When we got back from vacation I realized Django is old. I’m afraid to say that because I don’t want to look like I’m projecting. I can’t help it. I’m turning 50 and she’s turning 12. I didn’t plan it that way, it’s just what happened. So coming back and hearing that all the warnings and nightmare scenarios I’d given Kelso and Karl, “she goes ballistic at skateboards, she will attack toddlers on scooters, she intensely hates a white dog named Princess,” came to nothing, I had to wonder: Had I prepared them for a younger Django? Had I written up two full pages of instructions on leash-gripping and treat distractions for a dog that no longer exists?
She looked so old on our first walk this morning. It was hot here, full of humidity which I’d forgotten about after our days in northern Michigan. There, the heat was dry and breezy, soft across your skin. Here it pushes heavy and intractable. We walked down Sunnyside. Django did her business and then, when Dave turned into the alley to toss it out, stopped dead in her tracks. Paws pushed against the pavement, head down, eyes staring up under half-closed lids. “She’s not even going to make it around the block,” I said despondently. Kelso and Karl probably wondered why my instructions said “three walks a day, at least” when clearly all she can manage is a trip around the yard. “She wants her ball,” said Dave.

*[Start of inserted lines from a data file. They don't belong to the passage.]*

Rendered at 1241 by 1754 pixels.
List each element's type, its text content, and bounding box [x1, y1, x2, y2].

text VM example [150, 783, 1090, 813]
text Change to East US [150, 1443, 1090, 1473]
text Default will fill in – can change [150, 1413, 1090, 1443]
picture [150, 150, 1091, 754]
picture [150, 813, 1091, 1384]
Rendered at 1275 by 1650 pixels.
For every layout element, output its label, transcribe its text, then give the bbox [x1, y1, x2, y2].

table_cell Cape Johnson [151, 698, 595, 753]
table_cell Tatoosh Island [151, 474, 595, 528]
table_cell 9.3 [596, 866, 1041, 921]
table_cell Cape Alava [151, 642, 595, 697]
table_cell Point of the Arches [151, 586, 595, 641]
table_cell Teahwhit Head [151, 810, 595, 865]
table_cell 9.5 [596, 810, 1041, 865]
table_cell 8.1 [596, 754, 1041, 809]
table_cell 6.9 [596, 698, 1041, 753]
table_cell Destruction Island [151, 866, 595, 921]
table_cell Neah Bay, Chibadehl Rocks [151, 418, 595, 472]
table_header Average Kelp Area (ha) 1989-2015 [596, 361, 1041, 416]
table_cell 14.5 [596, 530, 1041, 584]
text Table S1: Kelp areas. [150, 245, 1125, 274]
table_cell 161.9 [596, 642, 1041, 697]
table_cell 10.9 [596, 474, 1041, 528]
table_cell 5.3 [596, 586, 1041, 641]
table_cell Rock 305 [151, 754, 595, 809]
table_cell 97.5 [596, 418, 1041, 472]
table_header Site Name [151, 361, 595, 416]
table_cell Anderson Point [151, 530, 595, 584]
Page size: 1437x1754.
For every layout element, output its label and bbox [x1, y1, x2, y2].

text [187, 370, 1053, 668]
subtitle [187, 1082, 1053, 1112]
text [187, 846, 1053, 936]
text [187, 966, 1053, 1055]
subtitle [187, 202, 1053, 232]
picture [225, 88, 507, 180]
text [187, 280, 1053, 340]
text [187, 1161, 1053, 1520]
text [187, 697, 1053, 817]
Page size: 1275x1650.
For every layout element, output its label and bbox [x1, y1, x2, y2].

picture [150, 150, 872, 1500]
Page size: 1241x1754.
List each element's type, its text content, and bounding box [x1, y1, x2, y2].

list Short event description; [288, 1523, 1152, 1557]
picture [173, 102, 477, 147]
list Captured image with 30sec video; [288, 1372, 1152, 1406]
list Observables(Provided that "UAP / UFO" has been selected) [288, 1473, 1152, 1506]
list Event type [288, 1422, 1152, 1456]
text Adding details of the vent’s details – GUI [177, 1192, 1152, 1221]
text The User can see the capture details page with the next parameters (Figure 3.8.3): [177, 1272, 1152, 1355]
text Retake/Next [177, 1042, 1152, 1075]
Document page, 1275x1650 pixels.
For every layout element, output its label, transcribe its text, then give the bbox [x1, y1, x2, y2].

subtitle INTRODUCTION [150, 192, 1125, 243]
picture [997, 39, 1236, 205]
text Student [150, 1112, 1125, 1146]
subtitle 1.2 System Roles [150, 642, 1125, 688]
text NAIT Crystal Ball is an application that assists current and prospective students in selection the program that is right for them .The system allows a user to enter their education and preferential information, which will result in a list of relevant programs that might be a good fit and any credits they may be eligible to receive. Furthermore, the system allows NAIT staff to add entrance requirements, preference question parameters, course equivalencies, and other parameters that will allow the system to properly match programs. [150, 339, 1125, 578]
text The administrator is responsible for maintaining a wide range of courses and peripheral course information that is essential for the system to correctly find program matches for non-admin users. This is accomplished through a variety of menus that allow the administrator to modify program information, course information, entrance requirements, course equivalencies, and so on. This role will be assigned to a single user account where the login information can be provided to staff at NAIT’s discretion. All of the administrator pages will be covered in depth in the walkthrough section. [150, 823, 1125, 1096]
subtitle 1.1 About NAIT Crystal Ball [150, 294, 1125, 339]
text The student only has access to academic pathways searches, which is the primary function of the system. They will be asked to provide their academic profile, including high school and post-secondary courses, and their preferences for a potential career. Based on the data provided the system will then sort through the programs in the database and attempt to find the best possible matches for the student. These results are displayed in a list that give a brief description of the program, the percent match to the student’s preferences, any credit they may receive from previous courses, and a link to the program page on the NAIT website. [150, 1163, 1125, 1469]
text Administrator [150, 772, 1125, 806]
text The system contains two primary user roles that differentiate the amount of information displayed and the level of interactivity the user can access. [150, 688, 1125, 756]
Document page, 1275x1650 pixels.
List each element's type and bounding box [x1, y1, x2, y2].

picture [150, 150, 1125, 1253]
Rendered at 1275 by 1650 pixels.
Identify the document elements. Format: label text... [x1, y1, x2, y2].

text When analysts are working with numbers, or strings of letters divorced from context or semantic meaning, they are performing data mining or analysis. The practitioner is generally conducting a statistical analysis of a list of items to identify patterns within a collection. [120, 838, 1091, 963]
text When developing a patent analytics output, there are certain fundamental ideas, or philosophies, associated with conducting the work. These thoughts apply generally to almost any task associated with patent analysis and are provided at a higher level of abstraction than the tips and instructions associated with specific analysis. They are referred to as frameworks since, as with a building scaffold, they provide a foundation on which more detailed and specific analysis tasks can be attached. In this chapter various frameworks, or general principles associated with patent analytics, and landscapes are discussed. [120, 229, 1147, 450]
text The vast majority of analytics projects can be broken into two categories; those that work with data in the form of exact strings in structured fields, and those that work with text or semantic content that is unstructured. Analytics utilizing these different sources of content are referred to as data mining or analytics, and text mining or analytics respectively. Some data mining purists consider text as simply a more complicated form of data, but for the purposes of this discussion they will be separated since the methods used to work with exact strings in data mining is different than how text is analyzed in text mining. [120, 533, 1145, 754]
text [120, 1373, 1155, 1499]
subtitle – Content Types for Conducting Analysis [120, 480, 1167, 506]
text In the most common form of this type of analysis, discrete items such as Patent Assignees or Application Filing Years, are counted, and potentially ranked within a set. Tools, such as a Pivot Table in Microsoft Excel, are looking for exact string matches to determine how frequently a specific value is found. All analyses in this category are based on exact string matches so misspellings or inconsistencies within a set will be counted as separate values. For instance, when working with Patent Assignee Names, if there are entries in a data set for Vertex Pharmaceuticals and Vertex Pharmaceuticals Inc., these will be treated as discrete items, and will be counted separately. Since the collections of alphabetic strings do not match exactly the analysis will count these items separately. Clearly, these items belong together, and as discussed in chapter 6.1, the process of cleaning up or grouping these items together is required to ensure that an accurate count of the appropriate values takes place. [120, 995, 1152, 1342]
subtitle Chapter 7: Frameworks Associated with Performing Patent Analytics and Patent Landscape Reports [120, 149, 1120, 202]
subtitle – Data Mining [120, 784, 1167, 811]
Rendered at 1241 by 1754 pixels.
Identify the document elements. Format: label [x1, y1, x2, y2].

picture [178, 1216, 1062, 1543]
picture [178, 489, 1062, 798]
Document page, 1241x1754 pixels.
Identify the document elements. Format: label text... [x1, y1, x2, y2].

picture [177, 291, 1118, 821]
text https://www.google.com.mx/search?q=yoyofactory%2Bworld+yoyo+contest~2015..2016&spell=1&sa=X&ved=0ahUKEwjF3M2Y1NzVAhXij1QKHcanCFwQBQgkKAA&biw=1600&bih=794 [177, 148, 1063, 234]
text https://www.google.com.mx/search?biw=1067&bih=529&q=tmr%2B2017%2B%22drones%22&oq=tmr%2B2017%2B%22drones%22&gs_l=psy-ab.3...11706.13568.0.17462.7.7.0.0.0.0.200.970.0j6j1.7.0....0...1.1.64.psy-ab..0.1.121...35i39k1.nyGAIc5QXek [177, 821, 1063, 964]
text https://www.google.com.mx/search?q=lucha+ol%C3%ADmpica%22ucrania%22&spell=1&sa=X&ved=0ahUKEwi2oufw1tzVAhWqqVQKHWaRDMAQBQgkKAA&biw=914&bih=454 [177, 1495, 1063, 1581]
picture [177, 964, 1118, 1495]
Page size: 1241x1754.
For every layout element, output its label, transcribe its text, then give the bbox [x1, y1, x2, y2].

I looked again. We were standing near the head of the alley, the spot where we usually throw a tennis ball if no one’s around. Granted, she wasn’t actually in the alley, so she wouldn’t be able to see the ball if I threw it. Perhaps she’s too old to remember she needs to be able to see. Anyway, I threw the ball and she tore around the corner. She chased it down, brought it back, and got her treat.
Because of the heat, I only threw it a few times. I worry about her collapsing. In Michigan, Ruby said that after 50 you start second-guessing every ailment, every ache. You think, “Is this it?” she said patting her chest. But a day later, on her husband Roy’s 49th birthday which we celebrated with clown noses and a horrible clown statue and “Send in the Clowns” playing on Tara’s iPad and a clown sundae created by the waitstaff, Roy said age is nothing, not even worth thinking about. To some guy who said he’s not really 49 because he’s now in his 50th year he said, “Whatever.”
We continued walking east, until Django pulled south to go to Hanover Park. That’s what Kelso and Karl called Horner Park accidentally, and I like it. It sounds prettier, more European. No one really cares what a park is called, as long as you know how to get there. It always surprises me, how many small freedoms are ours for the taking.